About Restaurant Paris (Imperial)
Restaurant Paris occupies the principal dining room of the Hotel Imperial — the great 1912 spa palace that crowns the eastern hill above Karlovy Vary, reached by a private funicular from the valley floor. The room itself is Edwardian-imperial: a high coffered ceiling, twin chandeliers, tall windows opening onto a terrace that looks straight down the Teplá valley.
The cooking is grand-hotel Habsburg cuisine, executed with the seriousness it deserves. Wiener schnitzel from milk-fed Bohemian veal. Tafelspitz with horseradish-apple cream and roasted bone marrow. Carlsbad-style trout amandine. Sachertorte made in-house.
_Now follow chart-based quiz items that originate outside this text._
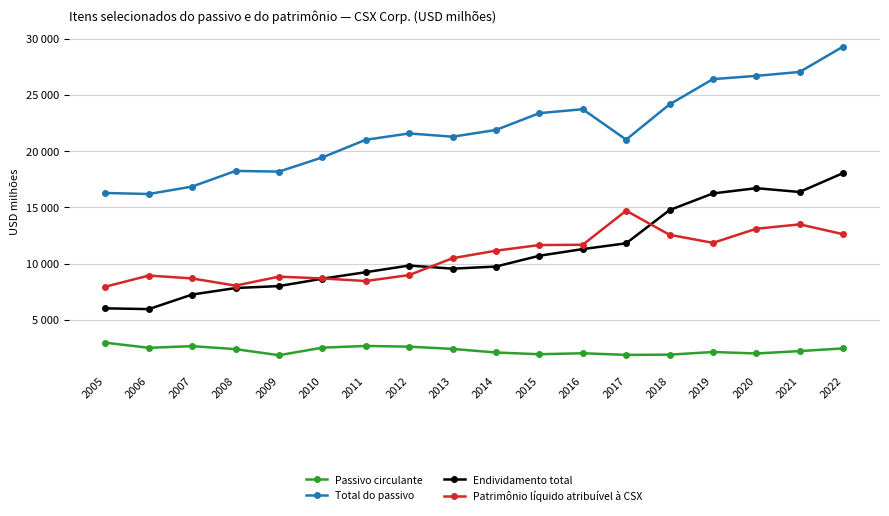

Where does the Passivo circulante series first go above 2404?

2005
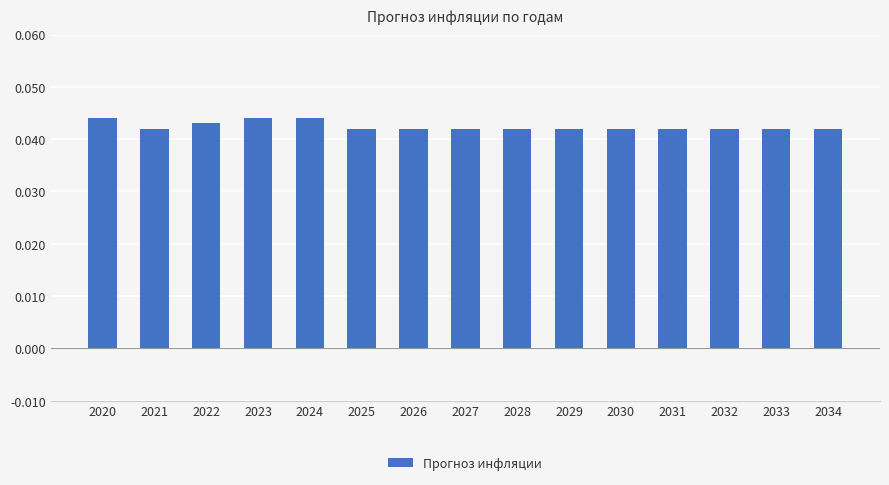

Is it true that the value at 2033 is 0.1?

False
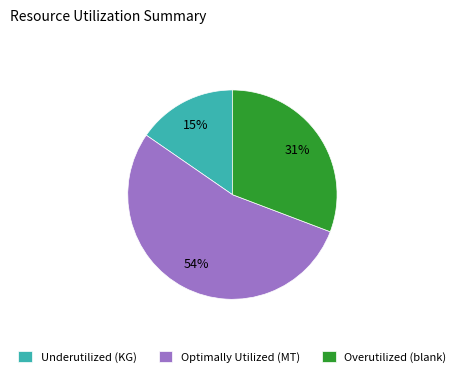

Between Overutilized (blank) and Optimally Utilized (MT), which is larger?

Optimally Utilized (MT)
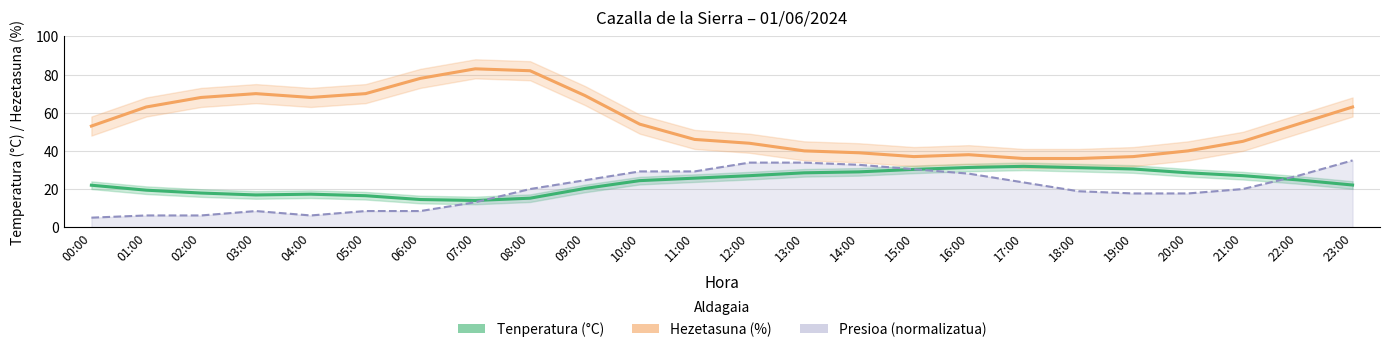

In Tenperatura (°C), how many points are lower than both neighbors (excluding endpoints)?

2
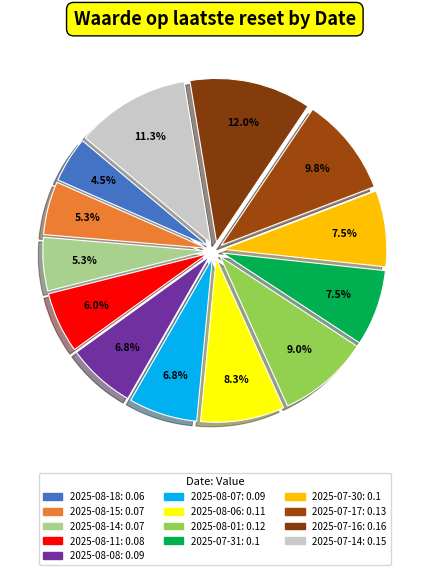

Count the number of slices in the pie.

13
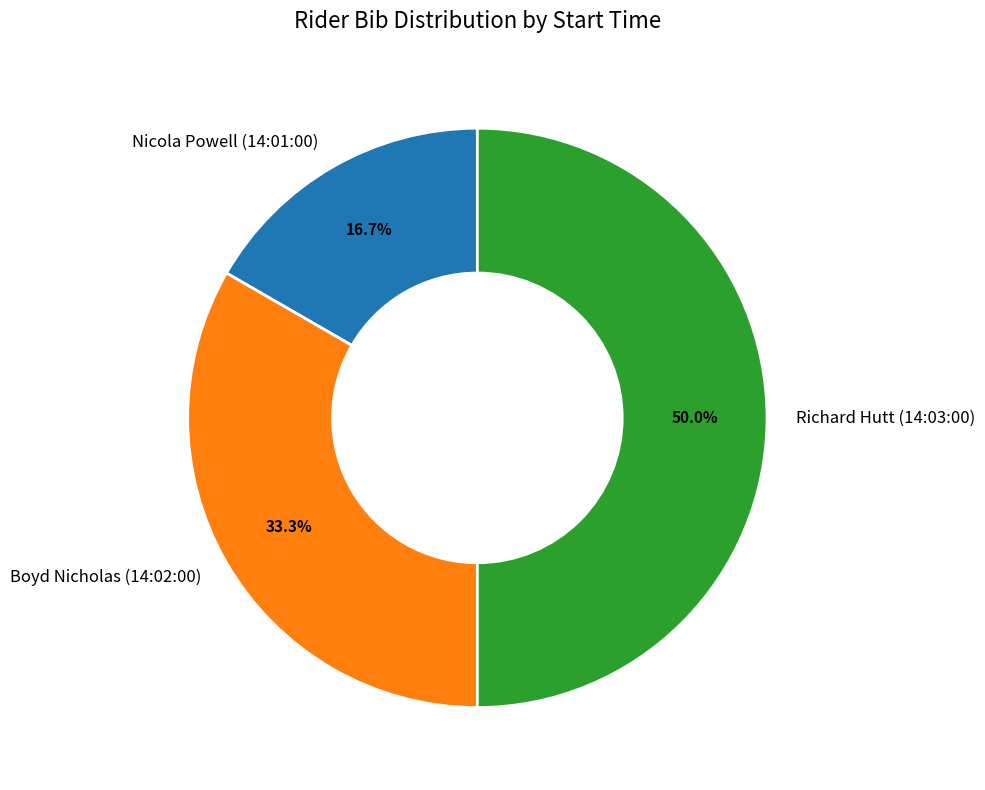

How much of the chart is everything except Nicola Powell (14:01:00)?

83.3%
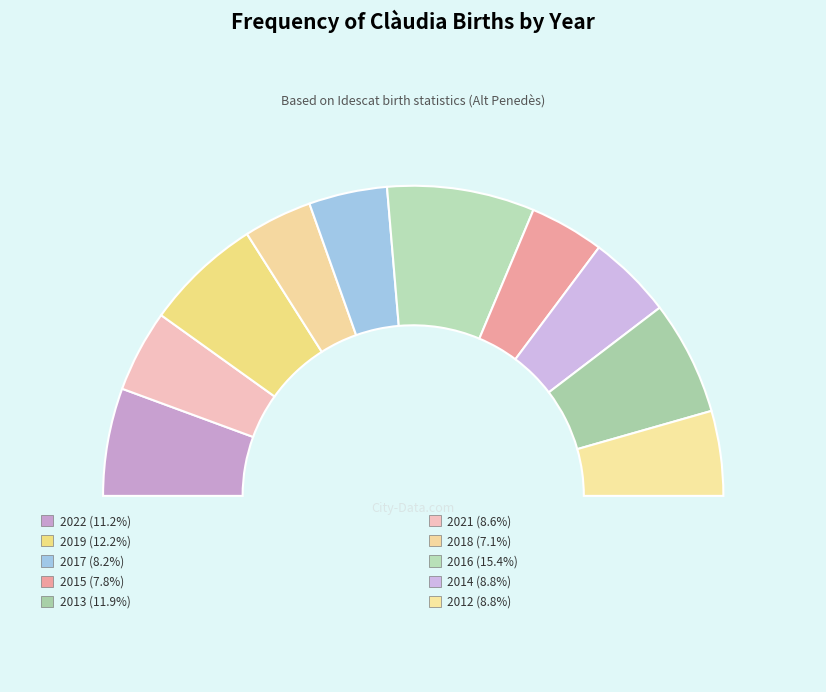

Approximately how many times larger is the value at 2014 compared to 2012?

1.0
There is a parallel modernist Czech menu for guests who want a lighter evening — sea-buckthorn-cured salmon, beetroot tartare, smoked-eel terrines.
The wine list runs deep on Austrian whites, Moravian reserves and a serious Bordeaux section — appropriate for the hotel's century-long Russian and German clientele. Service is genuinely multilingual (Russian, German, English, French) and old-school formal: jackets for dinner, captains for every table, properly executed bread and bottle ceremonies.
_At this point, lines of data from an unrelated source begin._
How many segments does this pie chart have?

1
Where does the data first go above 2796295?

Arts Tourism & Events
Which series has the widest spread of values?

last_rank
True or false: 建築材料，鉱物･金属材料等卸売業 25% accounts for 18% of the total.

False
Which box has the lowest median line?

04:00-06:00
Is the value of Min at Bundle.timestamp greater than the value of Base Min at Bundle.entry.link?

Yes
An à la carte dinner with wine lands around 2,500 CZK per guest; the chef's tasting at 3,800 CZK is the better-value path through the kitchen. The terrace, weather permitting, is the single best dinner view in Karlovy Vary.
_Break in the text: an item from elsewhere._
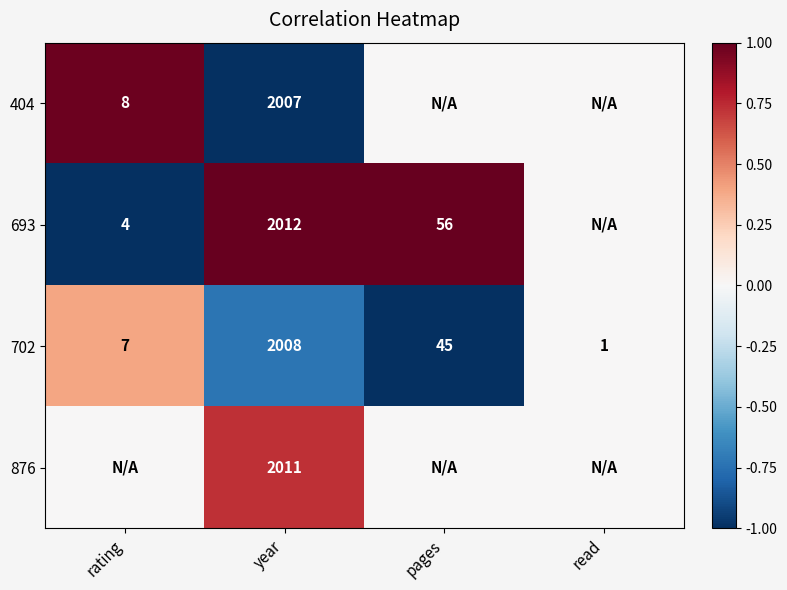

Is the value of 876 at year greater than the value of 404 at rating?

Yes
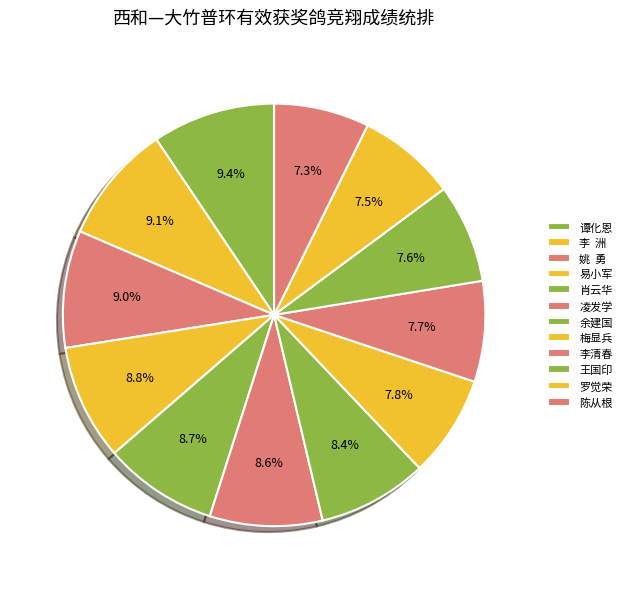

How many segments does this pie chart have?

12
Why It's Perfect for Close a Deal
Restaurant Paris is the room you book when a deal needs the gravity of a hundred-year hotel behind it. The funicular arrival is itself part of the negotiation theatre, the room is quiet enough for serious conversation, the service is discreet, and the terrace gives you a private corner if you need to step away. The wine list flatters European clients without intimidating American ones.